You see, my only motivation for anything in school, was becoming apart of Overwatch, so I had no time for girlfriends, drama, and things that just simply wasted my time. Now that didn't mean I didn't have crushes, because I would be lying if I denied that, but as I said, I had no time for things like that, it was too much to worry about. I wasn't trying to be rude to anyone, or hurt anyone's feelings, but.. In order to get into the Overwatch task force, you had to have passed high school AT LEAST, so I put all my time and effort into school.

People feared me for reasons I don't remember exactly, but I think it had something to do with the fact that nothing really ever bothered me and I was usually just quiet and off on my own planet. Whatever it was, it didn't matter to me, and I just simply ignored it and focused on my main goal.

I went through school pretty easily, and I passed all my classes with flying colors. My parents were happy, and I was happy, I thought for sure, I would surely get into the Overwatch task force. I mean, who would turn down such a smart nerdy man? My parents told me it would be fairly hard, and, basic training was rough. They hadn't been through it themselves, but they heard from other people who tried to join, so they warned me, in hopes of perhaps changing my mind.

But no matter what anyone said, I was too determined to stop now, especially since I felt like I was so close to accomplishing my goal. I passed school, I had done everything I could, and dad had taught me how to shoot a gun every summer, and told me that I was getting better and better every time. I was happy, I was content, things seemed like they were going exactly the way I wanted them to.

But.. As I stated before... Sometimes dreams can't and won't come true...

I remember being so excited the first day of basic training, dodging and surpassing almost everyone that had come to join Overwatch.. When it came down to it.. Hanzo was the last one besides me..

I had worked so hard to get into this damn place, only to lose to an inferior opponent...

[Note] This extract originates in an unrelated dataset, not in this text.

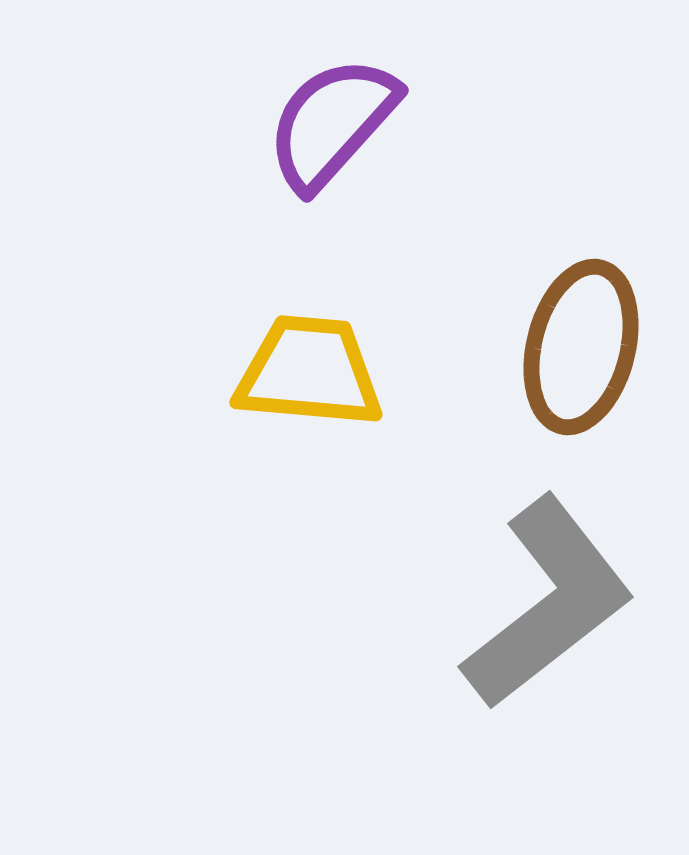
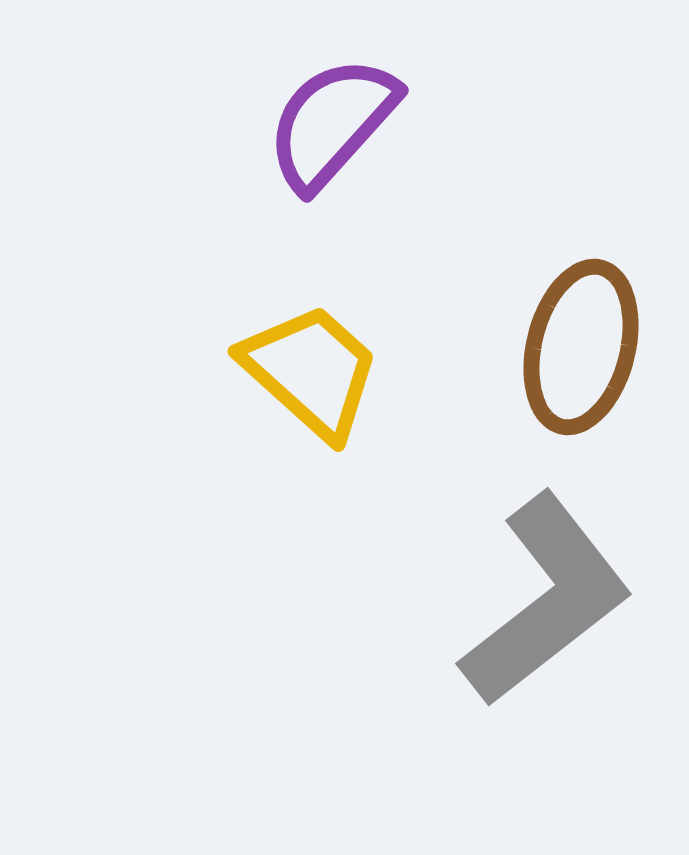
yellow trapezoid: moved 2 px right, 1 px up; rotated 37 degrees clockwise
gray L-shape: moved 2 px left, 3 px up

I remember Jack Morrison... THE Jack Morrison.. Leaning down and placing a firm yet gentle hand on my shoulder, and telling me that I needed to head home, and that I didn't make the team... It was then that I had a sudden hatred towards Overwatch, a hatred so distinct and powerful, that I couldn't fathom even looking back as I calmly left the premises.

My hatred for Overwatch led me to where I am now.. Now.. I'm a part of Blackwatch.. We're technically the bad guys, against Overwatch, against everything that Overwatch stands for.. There is nothing that can and will stop us from doing what we do, because anytime anyone has tried, they regretted it sooner or later.

Reyes tells me that I'm probably the only one that takes my job very seriously. He appreciates a lot of the things I do for him, and he knows I won't rest until my mission is complete.. But he doesn't know me as well as he thinks..

~Timeskip, brought to you by Junkrat and Roadhog~

I grab my comb off of my bedside table and sit up in bed, holding my phone up so I can see what I'm doing. Grumbling softly, I part my hair and brush it back again, before putting a hand through my hair just to add a dramatic look to it. Same boring routine I do every morning. If only life were much more eventful. Reyes hasn't asked me to do anything for weeks, and I'm beginning to wonder if he doesn't WANT me to do anything because he envies me or something. Whatever it was, I was starting to get annoyed with the fact that I literally had nothing to do.